David Jacobson, the current U.S. ambassador to Canada, put his name at the bottom of the cable.

Mr. Harper, who’s heading to China again this fall, first journeyed to Beijing in December, 2009.

That was an important visit aimed at thawing once-frosty relations between the Chinese and the Conservative government.

But, according to the U.S. embassy cable, Mr. Harper would have preferred to make that first voyage to China weeks earlier while he was in Asia for a November, 2009, APEC summit in Singapore.

He was forced to make a second trip to Asia, the cable suggests, because Beijing held off inviting him until it saw how the Canadian government treated the Dalai Lama in October, 2009. China regards the spiritual leader as a troublemaker who threatens its control of Tibet.

“Policy advisers in the Prime Minister’s Office had earlier expressed disappointment that Beijing had been unwilling to schedule a visit by PM Harper immediately before or after the APEC Leaders’ Summit in Singapore,” the cable read.

“They attributed [this]to Beijing’s wariness over how Ottawa might receive the Dalai Lama – to whom Canada granted honorary Canadian citizenship in 2006 – during his October visit to Canada.”

Mr. Harper avoided meeting the spiritual Tibetan leader during his 2009 tour of Canada.

The invitation from Beijing followed, but not soon enough for the Canadian leader’s liking.

“The PM’s decision not to meet [the Dalai Lama]on that trip did result in the eventual invitation, rather to the inconvenience of the PM, who . . . did not welcome having to make two trips to Asia in less than [a]month,” the U.S. embassy cable said.

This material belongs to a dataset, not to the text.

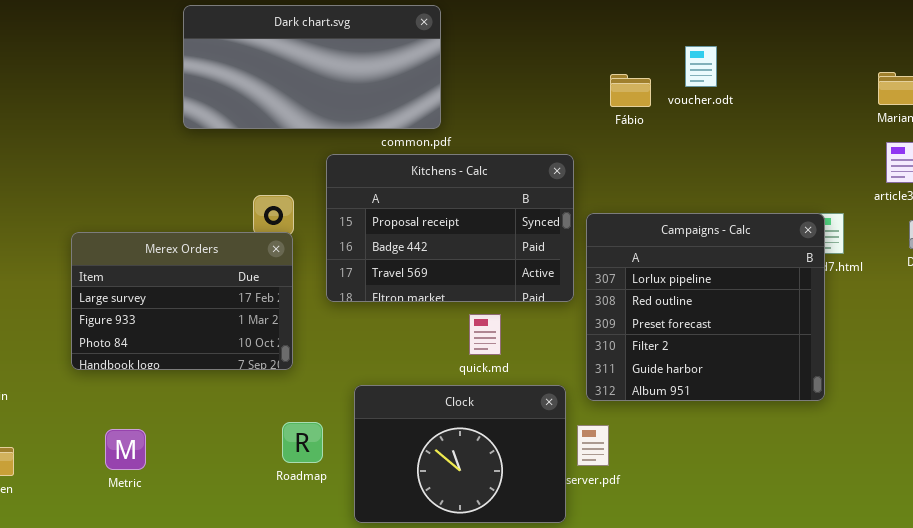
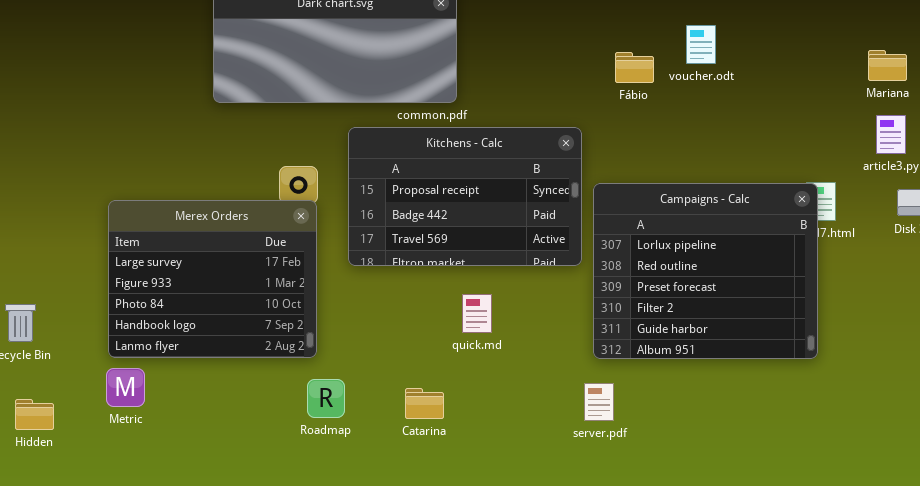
Merex Orders: [71,232,293,370] -> [108,200,317,358], resized
quick.md: [469,314,501,355] -> [462,294,492,333], moved
Clock: [354,385,566,523] -> none, closed
Metric: [105,429,146,470] -> [106,368,145,407], moved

At the time, Mr. Harper lacked control of the Commons, which required him to pay extra attention to domestic politics in case his minority government was threatened with defeat.

But even after his majority government win, Mr. Harper is still evincing a dislike of lengthy excursions outside Canada today.

During a six-day visit to Latin America in August, he was overheard by Canadian media telling a Brazilian official in Sao Paulo that “three days is a long trip for me.”

The Prime Minister’s Office declined comment on the U.S. diplomatic memo. “These are not Canadian documents and we do not comment on leaked documents,” Andrew MacDougall, associate PMO director of communications, told The Globe and Mail.

Mr. Harper’s foreign trips are generally very tightly scheduled. During his Latin America trip, for instance, he visited four countries in six days.

The Canadian leader’s Conservative Party has in recent years turned living abroad into a political liability. It relentlessly attacked former Liberal leader Michael Ignatieff as a carpetbagger for spending three decades outside Canada as a pundit and academic.

“Why is Michael Ignatieff back in Canada after being away for 34 years?” the Tories asked in May 2009 TV ads suggesting the Liberal Leader only returned to win power.